9. Juli 2018

Stunde der Erbsenzähler

Der neue Berufsauftrag setzt falsche Akzente und sorgt für Unruhe Hört man sich in diesen Tagen in den Lehrerzimmern um, so ist viel Ärger über den neuen Berufsauftrag zu spüren. Dieser entspricht überhaupt nicht den Vorstellungen, wie sie die Zürcher Lehrerverbände vor zehn Jahren entwickelt hatten. Man erhoffte sich eine bessere Übersicht über die immer vielfältigere Berufsarbeit und letztlich eine gerechtere Entlöhnung der Lehrerarbeit.
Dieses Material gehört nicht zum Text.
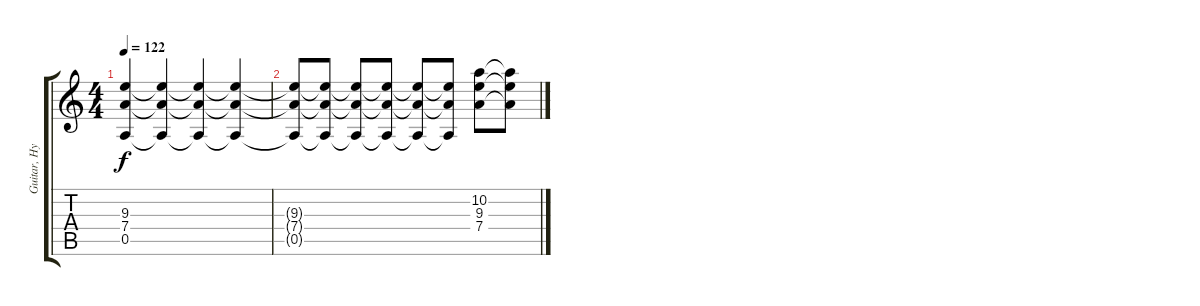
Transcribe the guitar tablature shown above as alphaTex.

\track ("Guitar, Hybrid" "Guitar, Hy") {instrument overdrivenguitar}
\staff {score tabs}
\tuning (E4 B3 G3 D3 A2 E2) {hide}
\ts (4 4)
\tempo 122
\clef g2
\ks c
(9.3{t} 7.4{t} 0.5{t}).4{dy f} (9.3{t} 7.4{t} 0.5{t}).4 (9.3{t} 7.4{t} 0.5{t}).4 (9.3{t} 7.4{t} 0.5{t}).4 |
(9.3{t} 7.4{t} 0.5{t}).8 (9.3{t} 7.4{t} 0.5{t}).8 (9.3{t} 7.4{t} 0.5{t}).8 (9.3{t} 7.4{t} 0.5{t}).8 (9.3{t} 7.4{t} 0.5{t}).8 (9.3{t} 7.4{t} 0.5{t}).8 (10.2 9.3 7.4).8 (10.2{t} 9.3{t} 7.4{t}).8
Doch mit der Vorgabe, dass die Umsetzung des Berufsauftrags kostenneutral erfolgen müsse, war klar, dass das Projekt von Anfang an arg in Schräglage war. 
Vom Kapitän zum Erbsenzähler, 8.7. von Hanspeter Amstutz


Statt die Übung abzubrechen oder wenigstens auf ein einfaches Konzept umzuschwenken, wurde ein engmaschiges Kontrollinstrument geschaffen, das jeden unternehmerischen Geist zu ersticken droht. Der für die Schulqualität entscheidende Unterricht wird jetzt in einer zeitlichen Pauschale für jede Lektion erfasst. Es kommt dabei nicht darauf an, ob eine Lehrerin grossartige Vorbereitungen für eine Naturkundestunde trifft, stundenlang Schüleraufsätze korrigiert oder im krassen Gegensatz dazu alles Aufwändige reduziert. Die Pauschale ist zudem so bescheiden, dass sie pädagogischen Einsatz im Unterricht schlecht belohnt. Bis auf die Minute genau nimmt man es hingegen bei der Zeiterfassung aller Tätigkeiten, die ausserhalb des Unterrichtsgeschehens stattfinden. War bis vor Kurzem der Lehrerberuf geprägt von einem verantwortungsbewussten Auftragsdenken, das ein kleinliches Aufrechnen von Überzeiten ausschloss, so droht nun ein bürokratisches Erbsenzählen. Wer ausserhalb des Unterrichts mehr Arbeiten verrichtet und alles akribisch notiert, wird dabei besser wegkommen. Nicht überraschend zeigt sich nun bei den meisten Lehrpersonen, dass ihre effektiv geleistete Jahresarbeitszeit höher ist als im Berufsauftrag durchschnittlich angenommen wird. Einige haben bereits ausgerechnet, dass sie spätestens Mitte November die Schule einstellen müssten, um ihre Überzeiten kompensieren zu können. Dass die ganze Übung bei den allermeisten Lehrerinnen und Lehrern ganz schlecht ankommt, erstaunt deshalb nicht. Politisch manifestiert sich die grosse Unzufriedenheit mit dem Berufsauftrag in zwei Veranstaltungen der Zürcher Lehrerverbände nach den Sommerferien.